Как, неужели все? Да мне вовсе не о том было нужно; я ждал другого, главного, хотя совершенно понимал, что и нельзя было иначе. Я со свечой стал провожать его на лестницу; подскочил было хозяин, но я, потихоньку от Версилова, схватил его изо всей силы за руку и свирепо оттолкнул. Он поглядел было с изумлением, но мигом стушевался.

— Эти лестницы… — мямлил Версилов, растягивая слова, видимо чтоб сказать что-нибудь и видимо боясь, чтоб я не сказал чего-нибудь, — эти лестницы, — я отвык, а у тебя третий этаж, а впрочем, я теперь найду дорогу… Не беспокойся, мой милый, еще простудишься.

Но я не уходил. Мы спускались уже по второй лестнице.

— Я вас ждал все эти три дня, — вырвалось у меня внезапно, как бы само собой; я задыхался.

— Спасибо, мой милый.

— Я знал, что вы непременно придете.

— А я знал, что ты знаешь, что я непременно приду. Спасибо, мой милый.

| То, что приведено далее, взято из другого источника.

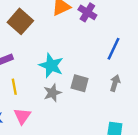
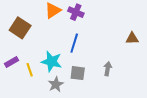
blue line: (113, 49) -> (74, 43), moved
yellow line: (14, 87) -> (30, 70), moved

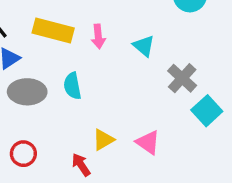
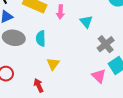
yellow triangle: (103, 140) -> (53, 64), moved, turned -32
pink triangle: (148, 142) -> (99, 76), moved

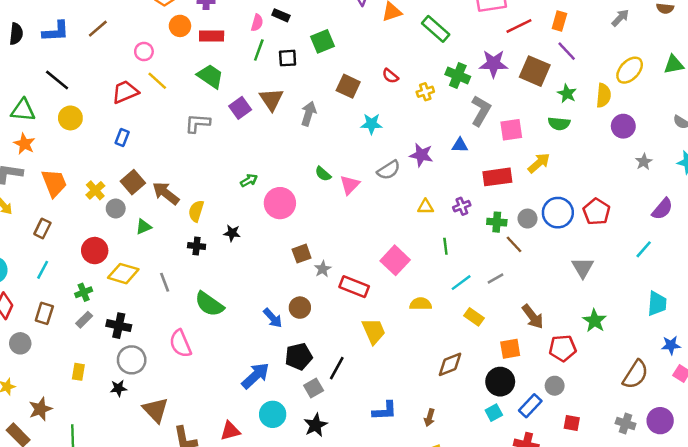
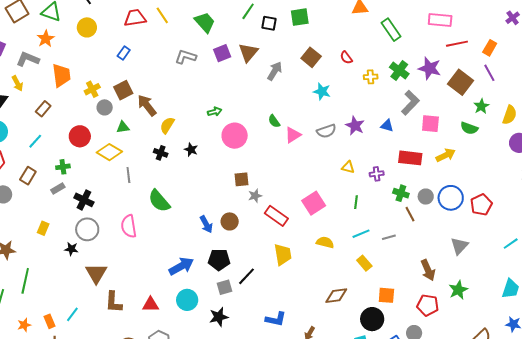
yellow diamond: (123, 274) -> (109, 152), moved
brown arrow: (533, 317) -> (428, 270), moved

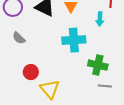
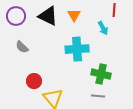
cyan arrow: (100, 19) -> (103, 28), turned -32
gray line: (105, 86) -> (98, 96), moved

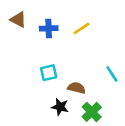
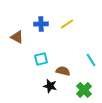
brown triangle: (18, 20) -> (17, 37), moved
green cross: (92, 112) -> (84, 90), moved

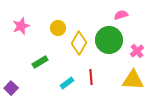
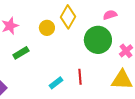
yellow diamond: (79, 43) -> (68, 17), moved
green rectangle: (40, 62) -> (21, 53), moved

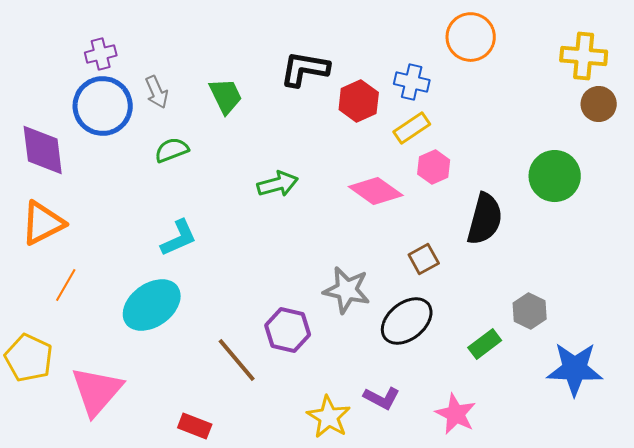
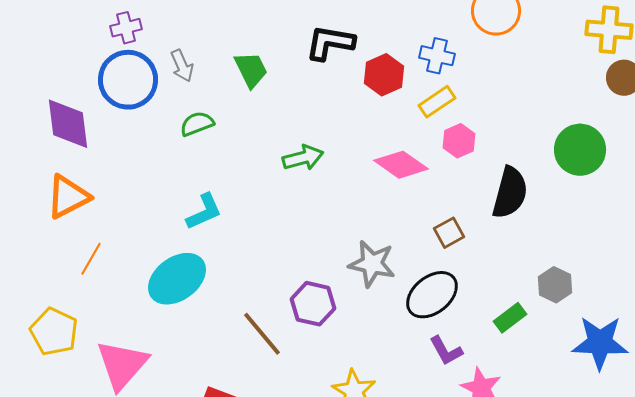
purple L-shape: (382, 398) -> (446, 351), moved, turned 33

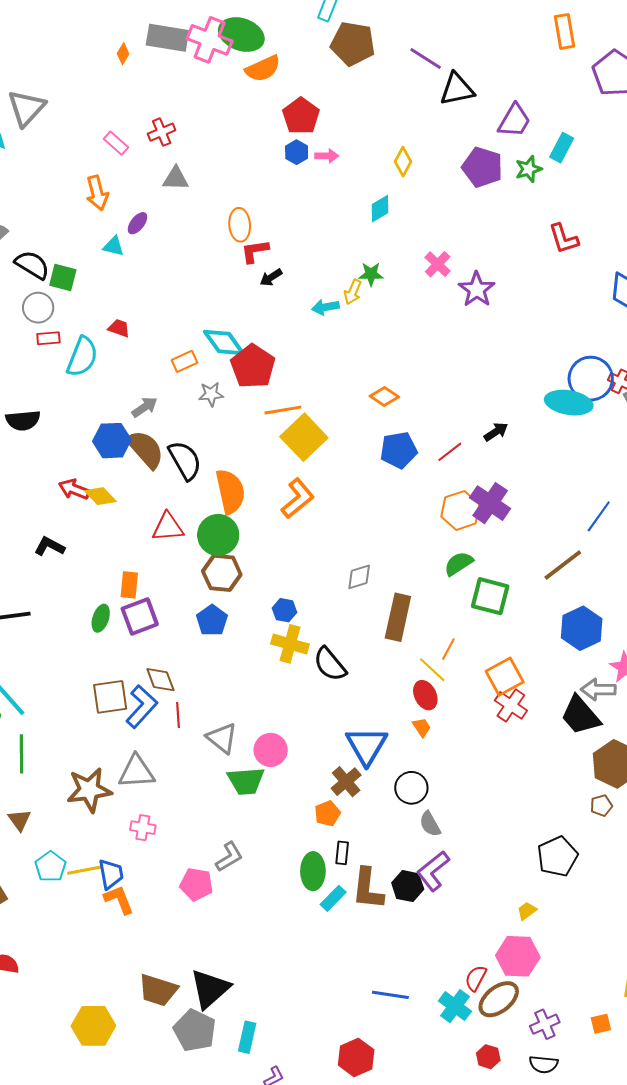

Он примолк. Мы уже дошли до выходной двери, а я все шел за ним. Он отворил дверь; быстро ворвавшийся ветер потушил мою свечу. Тут я вдруг схватил его за руку; была совершенная темнота. Он вздрогнул, но молчал. Я припал к руке его и вдруг жадно стал ее целовать, несколько раз, много раз.

— Милый мой мальчик, да за что ты меня так любишь? — проговорил он, но уже совсем другим голосом. Голос его задрожал, и что-то зазвенело в нем совсем новое, точно и не он говорил.

Я хотел было что-то ответить, но не смог и побежал наверх. Он же все ждал на месте, и только лишь когда я добежал до квартиры, я услышал, как отворилась и с шумом захлопнулась наружная дверь внизу. Мимо хозяина, который опять зачем-то подвернулся, я проскользнул в мою комнату, задвинулся на защелку и, не зажигая свечки, бросился на мою кровать, лицом в подушку, и — плакал, плакал. В первый раз заплакал с самого Тушара! Рыданья рвались из меня с такою силою, и я был так счастлив… но что описывать!

Я записал это теперь не стыдясь, потому что, может быть, все это было и хорошо, несмотря на всю нелепость.